┌──

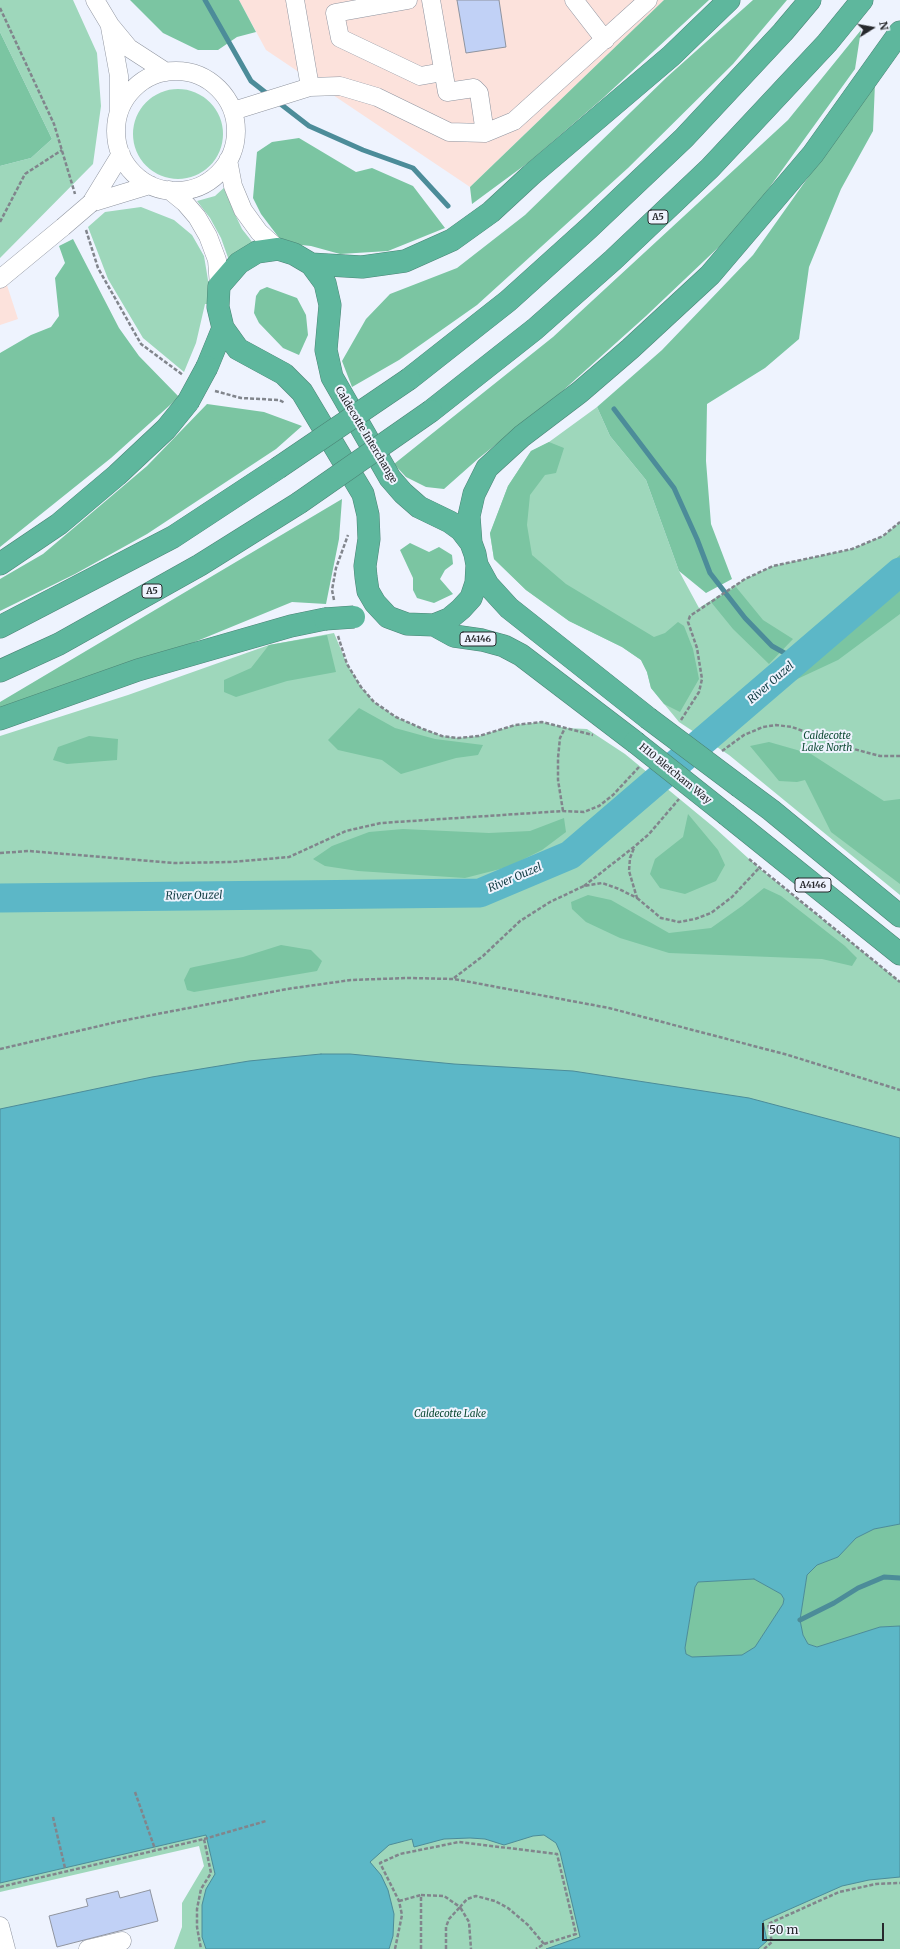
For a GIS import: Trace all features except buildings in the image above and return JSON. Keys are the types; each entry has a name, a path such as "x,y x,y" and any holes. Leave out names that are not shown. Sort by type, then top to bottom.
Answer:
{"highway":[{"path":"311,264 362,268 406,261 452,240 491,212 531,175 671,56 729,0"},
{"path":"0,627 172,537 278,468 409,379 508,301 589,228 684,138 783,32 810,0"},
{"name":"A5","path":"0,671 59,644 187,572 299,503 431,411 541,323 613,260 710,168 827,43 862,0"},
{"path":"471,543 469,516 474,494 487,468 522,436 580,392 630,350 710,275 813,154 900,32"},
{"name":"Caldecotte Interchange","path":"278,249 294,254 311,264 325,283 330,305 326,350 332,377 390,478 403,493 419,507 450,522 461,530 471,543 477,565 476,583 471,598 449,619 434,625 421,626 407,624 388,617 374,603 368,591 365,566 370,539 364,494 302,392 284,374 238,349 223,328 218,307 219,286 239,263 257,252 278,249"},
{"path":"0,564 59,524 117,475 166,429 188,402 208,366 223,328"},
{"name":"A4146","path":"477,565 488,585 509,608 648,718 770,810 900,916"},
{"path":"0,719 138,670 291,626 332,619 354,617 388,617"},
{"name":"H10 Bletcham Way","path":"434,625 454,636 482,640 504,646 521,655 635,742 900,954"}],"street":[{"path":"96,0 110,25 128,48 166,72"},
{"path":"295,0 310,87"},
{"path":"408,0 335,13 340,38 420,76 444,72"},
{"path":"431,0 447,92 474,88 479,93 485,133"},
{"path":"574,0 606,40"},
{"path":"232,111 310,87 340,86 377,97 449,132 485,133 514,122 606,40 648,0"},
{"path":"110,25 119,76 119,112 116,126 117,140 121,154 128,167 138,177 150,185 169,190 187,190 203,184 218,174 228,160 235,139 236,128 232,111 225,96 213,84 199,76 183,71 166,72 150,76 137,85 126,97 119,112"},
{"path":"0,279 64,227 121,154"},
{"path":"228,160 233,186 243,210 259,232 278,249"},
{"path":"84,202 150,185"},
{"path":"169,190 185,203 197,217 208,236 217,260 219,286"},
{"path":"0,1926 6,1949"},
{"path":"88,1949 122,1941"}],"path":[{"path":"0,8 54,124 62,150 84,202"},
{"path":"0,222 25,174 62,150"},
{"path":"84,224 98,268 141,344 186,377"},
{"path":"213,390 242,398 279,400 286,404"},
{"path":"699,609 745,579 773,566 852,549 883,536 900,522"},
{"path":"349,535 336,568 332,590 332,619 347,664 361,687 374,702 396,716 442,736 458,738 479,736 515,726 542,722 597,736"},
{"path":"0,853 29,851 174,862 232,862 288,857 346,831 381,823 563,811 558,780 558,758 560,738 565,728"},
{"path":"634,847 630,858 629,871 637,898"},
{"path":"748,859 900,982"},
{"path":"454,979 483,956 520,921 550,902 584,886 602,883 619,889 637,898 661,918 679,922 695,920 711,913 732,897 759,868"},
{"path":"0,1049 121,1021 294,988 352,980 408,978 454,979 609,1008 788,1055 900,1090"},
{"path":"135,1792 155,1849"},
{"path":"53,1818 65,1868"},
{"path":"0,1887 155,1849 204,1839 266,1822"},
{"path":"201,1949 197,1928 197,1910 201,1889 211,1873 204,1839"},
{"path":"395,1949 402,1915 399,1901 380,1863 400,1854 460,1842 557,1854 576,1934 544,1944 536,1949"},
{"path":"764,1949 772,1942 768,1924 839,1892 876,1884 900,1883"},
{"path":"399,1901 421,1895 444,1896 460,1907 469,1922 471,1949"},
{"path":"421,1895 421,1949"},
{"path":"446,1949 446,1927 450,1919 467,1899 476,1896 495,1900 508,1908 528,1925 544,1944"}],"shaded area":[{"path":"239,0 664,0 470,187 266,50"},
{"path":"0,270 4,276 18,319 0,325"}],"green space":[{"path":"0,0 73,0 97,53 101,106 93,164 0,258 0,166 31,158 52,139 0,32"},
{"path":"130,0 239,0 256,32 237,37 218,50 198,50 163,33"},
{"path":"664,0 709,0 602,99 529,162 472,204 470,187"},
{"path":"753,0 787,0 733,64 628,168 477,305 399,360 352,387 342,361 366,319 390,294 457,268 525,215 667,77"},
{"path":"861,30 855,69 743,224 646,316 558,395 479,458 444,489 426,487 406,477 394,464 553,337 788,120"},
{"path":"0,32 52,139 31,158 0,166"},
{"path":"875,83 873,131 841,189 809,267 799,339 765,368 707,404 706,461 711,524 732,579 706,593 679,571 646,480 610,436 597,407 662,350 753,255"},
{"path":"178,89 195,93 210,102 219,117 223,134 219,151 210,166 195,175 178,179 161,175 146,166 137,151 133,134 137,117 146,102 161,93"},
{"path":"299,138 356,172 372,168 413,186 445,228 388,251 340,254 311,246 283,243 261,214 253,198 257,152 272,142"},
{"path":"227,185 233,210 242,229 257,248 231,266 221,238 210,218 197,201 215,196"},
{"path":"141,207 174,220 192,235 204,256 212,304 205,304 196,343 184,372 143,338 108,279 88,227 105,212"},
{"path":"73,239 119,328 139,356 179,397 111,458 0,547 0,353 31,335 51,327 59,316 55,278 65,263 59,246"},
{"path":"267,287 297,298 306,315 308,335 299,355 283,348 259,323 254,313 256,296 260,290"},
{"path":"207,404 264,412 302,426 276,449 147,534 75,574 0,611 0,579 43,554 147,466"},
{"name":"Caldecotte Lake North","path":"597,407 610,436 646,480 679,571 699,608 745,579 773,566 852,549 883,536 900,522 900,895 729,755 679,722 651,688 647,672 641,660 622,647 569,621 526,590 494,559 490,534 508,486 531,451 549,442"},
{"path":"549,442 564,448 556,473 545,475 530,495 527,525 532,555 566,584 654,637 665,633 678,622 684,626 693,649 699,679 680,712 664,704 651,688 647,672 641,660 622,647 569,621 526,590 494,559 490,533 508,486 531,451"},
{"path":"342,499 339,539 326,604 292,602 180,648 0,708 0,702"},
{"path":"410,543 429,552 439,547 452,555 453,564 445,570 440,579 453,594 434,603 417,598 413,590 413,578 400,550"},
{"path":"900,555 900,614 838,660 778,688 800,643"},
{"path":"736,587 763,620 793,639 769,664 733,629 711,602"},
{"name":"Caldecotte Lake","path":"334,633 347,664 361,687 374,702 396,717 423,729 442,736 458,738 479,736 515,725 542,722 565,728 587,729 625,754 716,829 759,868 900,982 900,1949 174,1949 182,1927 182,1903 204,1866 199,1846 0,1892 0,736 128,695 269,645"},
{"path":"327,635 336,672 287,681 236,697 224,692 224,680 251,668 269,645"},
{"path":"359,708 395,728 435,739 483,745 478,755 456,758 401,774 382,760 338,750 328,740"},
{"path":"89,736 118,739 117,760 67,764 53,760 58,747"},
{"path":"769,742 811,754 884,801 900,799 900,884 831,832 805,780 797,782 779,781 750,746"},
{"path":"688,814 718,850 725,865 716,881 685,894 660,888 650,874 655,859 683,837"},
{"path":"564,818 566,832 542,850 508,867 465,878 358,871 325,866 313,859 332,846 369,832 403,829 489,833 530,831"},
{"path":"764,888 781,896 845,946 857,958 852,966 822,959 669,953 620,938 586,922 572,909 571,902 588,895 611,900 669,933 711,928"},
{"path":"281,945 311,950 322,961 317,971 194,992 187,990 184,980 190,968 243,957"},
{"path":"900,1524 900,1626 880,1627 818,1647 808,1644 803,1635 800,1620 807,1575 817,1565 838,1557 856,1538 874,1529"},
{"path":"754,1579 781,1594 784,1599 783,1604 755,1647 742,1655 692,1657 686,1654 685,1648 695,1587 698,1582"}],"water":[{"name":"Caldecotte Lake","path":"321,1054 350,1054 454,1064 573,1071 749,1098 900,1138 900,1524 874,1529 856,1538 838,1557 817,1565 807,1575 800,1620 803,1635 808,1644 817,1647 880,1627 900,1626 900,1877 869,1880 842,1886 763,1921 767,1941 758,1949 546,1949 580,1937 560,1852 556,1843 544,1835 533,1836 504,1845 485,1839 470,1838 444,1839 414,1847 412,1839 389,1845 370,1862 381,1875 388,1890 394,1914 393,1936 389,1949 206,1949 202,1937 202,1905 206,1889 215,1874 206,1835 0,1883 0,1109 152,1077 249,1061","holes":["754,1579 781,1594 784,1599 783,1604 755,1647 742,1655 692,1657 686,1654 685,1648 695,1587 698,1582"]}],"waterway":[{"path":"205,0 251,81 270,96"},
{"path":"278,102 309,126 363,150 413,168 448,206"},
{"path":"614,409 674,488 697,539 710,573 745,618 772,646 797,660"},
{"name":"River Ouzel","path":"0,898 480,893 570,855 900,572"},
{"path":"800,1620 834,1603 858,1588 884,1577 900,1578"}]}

└──
┌──

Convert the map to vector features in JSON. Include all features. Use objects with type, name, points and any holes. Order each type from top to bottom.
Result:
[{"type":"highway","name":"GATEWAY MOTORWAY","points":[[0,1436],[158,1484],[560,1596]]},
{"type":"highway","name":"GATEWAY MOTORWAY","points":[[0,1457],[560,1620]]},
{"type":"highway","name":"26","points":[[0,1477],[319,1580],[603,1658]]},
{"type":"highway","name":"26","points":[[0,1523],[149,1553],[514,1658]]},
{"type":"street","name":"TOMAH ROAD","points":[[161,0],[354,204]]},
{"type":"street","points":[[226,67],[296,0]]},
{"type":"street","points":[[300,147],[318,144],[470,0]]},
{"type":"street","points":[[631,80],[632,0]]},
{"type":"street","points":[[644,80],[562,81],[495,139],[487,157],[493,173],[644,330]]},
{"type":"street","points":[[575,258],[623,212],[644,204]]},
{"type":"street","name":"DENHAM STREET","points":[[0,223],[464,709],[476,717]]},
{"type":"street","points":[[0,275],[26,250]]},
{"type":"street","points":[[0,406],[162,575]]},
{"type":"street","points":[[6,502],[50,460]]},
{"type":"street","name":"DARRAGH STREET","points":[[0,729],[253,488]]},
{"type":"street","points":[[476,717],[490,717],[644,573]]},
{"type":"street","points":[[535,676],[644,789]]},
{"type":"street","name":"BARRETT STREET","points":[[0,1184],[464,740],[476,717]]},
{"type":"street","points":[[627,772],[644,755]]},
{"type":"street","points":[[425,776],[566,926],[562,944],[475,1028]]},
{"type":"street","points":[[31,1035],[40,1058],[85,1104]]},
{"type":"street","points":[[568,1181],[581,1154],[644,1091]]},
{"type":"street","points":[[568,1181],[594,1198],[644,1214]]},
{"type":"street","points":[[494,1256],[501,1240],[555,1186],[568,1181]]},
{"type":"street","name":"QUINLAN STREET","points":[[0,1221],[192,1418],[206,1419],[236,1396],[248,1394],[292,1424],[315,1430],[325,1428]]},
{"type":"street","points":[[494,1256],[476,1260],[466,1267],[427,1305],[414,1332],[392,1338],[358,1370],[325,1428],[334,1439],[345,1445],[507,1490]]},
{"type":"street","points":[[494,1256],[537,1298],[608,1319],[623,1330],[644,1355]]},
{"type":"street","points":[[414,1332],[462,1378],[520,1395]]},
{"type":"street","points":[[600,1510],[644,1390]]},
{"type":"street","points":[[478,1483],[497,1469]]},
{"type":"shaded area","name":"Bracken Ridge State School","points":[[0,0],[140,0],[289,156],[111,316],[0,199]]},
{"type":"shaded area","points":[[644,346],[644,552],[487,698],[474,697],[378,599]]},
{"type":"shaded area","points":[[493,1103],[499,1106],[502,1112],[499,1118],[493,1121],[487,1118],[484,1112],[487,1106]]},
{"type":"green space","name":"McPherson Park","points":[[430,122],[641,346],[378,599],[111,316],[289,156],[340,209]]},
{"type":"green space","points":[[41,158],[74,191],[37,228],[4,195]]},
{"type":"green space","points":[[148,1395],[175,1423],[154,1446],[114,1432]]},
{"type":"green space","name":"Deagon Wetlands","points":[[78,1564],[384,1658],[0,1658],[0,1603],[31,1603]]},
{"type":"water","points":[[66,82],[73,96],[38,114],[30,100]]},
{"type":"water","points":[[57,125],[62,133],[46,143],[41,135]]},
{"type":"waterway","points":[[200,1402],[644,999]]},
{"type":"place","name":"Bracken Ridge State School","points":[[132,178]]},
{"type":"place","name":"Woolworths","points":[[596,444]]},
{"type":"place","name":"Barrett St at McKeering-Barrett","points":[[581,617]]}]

└──
┌──

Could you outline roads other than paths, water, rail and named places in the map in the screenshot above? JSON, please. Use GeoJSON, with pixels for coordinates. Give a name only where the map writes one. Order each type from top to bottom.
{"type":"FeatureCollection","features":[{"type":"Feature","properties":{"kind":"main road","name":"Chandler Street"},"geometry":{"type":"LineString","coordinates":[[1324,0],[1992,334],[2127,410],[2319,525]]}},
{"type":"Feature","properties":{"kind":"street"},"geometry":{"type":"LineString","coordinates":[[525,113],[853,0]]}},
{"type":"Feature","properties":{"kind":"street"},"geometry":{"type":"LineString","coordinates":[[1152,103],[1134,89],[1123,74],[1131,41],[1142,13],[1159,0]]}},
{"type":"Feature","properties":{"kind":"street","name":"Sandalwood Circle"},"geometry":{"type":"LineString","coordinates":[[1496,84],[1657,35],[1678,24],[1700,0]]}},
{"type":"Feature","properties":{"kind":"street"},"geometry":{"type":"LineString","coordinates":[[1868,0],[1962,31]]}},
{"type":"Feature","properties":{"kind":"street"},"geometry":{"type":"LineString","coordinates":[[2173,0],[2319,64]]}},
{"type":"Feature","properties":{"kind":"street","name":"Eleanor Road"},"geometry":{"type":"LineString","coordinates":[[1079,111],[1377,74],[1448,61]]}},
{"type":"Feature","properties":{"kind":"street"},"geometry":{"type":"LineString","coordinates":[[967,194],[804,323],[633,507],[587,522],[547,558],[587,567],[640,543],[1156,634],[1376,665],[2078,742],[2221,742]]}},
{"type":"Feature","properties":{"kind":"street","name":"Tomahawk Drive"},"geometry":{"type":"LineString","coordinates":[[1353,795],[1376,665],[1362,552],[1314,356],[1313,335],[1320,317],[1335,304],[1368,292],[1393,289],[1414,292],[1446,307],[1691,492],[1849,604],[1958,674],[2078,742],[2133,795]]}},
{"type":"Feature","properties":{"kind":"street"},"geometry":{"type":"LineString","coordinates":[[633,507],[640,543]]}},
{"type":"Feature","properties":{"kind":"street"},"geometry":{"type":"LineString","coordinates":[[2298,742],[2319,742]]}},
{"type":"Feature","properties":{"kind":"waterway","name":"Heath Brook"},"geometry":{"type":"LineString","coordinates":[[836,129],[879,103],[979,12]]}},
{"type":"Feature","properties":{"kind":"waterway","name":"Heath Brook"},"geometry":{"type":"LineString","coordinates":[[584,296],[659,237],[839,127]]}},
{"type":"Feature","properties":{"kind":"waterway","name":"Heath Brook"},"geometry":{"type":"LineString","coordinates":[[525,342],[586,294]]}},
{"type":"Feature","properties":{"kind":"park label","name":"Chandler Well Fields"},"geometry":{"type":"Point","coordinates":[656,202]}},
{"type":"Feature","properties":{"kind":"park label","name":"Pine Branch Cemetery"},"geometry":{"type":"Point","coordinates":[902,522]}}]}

└──

= Problem =
Copy out each line of the data that has the word "State" in it.

= Result of the exercise =
{"type":"shaded area","name":"Bracken Ridge State School","points":[[0,0],[140,0],[289,156],[111,316],[0,199]]},
{"type":"place","name":"Bracken Ridge State School","points":[[132,178]]},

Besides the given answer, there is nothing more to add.